◆ TRY IT ◆
The entries below contain pictures. Write out only the lines from the line with "reclamación de terceros relacionada con el" up to and including the line with "Curso de Tarot", exactly, without them.

··· SOURCE DATA

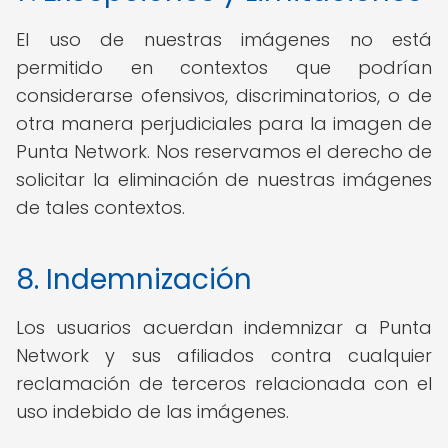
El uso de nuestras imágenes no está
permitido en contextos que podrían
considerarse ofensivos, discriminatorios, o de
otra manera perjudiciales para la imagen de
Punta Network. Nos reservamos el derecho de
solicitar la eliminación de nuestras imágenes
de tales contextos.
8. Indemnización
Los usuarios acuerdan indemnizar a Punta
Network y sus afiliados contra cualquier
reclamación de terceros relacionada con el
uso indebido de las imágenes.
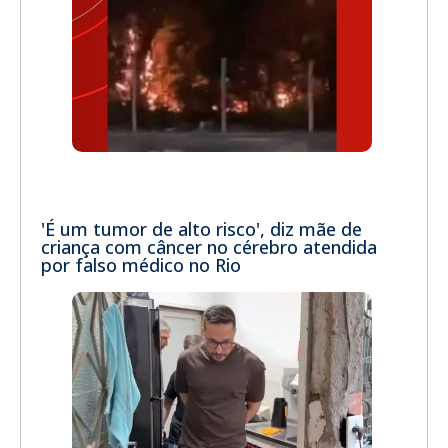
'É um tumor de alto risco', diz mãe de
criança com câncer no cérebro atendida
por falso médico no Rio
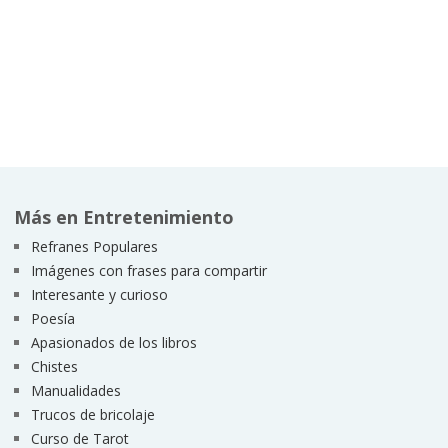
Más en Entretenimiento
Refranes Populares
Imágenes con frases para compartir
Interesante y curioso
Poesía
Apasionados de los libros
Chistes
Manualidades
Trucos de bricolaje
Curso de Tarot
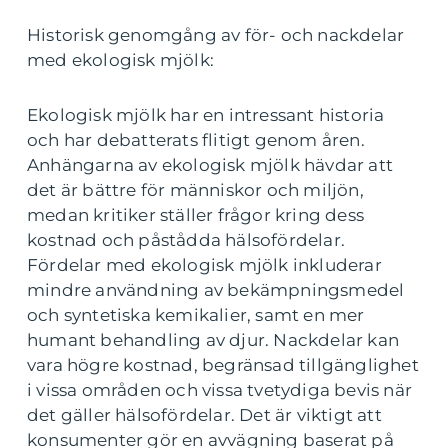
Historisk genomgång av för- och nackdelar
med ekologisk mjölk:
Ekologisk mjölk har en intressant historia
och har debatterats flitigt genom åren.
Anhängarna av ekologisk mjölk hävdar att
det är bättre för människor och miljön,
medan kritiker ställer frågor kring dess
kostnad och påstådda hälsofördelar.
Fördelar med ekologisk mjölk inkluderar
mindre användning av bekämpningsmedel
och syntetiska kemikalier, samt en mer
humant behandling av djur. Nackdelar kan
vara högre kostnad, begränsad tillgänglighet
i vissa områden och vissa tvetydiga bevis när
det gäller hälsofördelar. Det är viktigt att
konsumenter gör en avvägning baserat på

······

◆ RESULT OF THIS EXERCISE ◆
reclamación de terceros relacionada con el
uso indebido de las imágenes.
'É um tumor de alto risco', diz mãe de
criança com câncer no cérebro atendida
por falso médico no Rio
Más en Entretenimiento
Refranes Populares
Imágenes con frases para compartir
Interesante y curioso
Poesía
Apasionados de los libros
Chistes
Manualidades
Trucos de bricolaje
Curso de Tarot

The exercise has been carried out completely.